Owens says events have made him a more compassionate man. He is "more sensitive to black athletes and their problems." He is careful, even in the heat of practice, not to use terms that—no matter how innocent—might be considered inflammatory, like "thata boy," and to avoid suggesting that blacks might be malingering. He now has more black players than ever—14 on the varsity last spring. He takes pains to explain to non-starters why they are not starting. A council of athletes considers the problems of team deportment and spirit.
But Owens lives in a glass house. His every move is catalogued. The university's Student Athletic Committee grills him on student seating and other procedural matters and on the athletic department's requests for funds. Owens is questioned about black athletes, about discrimination, about jobs.
Close friends in coaching begin any discussion of Owens with a sigh and say you don't know the trouble he has seen. As the figure of the compromised coach, however, he has made some people very happy. One Washington player rejoices that "much of the rah-rahness is gone." Grim-faced solemnity has disappeared in the locker room; players now joke, dance. "We have good morale," says Assistant Coach Gayton.

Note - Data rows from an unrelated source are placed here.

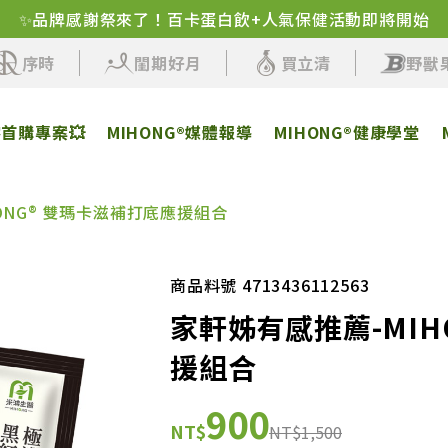
✨品牌感謝祭來了！百卡蛋白飲+人氣保健活動即將開始
序時
閨期好月
買立清
野獸
客首購專案💥
MIHONG®媒體報導
MIHONG®健康學堂
ONG® 雙瑪卡滋補打底應援組合
商品料號 4713436112563
家軒姊有感推薦-MIH
援組合
900
NT$
NT$1,500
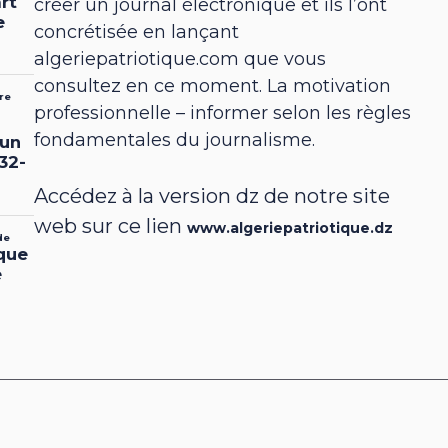
créer un journal électronique et ils l’ont
concrétisée en lançant
algeriepatriotique.com que vous
consultez en ce moment. La motivation
professionnelle – informer selon les règles
fondamentales du journalisme.
Accédez à la version dz de notre site
web sur ce lien
www.algeriepatriotique.dz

What they no longer have, it would appear, is good football. Since 1963 Washington has struggled to break even. Last year Owens, down off his pedestal, had his worst record in 10 years (3-5-2) and he resigned his post as athletic director to concentrate on upgrading Washington football. It is well within the realm of possibility, therefore, that Jim Owens will soon hear from other critics—the alumni, for example—who might just applaud his compassion even as they hunt for his successor. That, sadly, is a part of the game that never changes.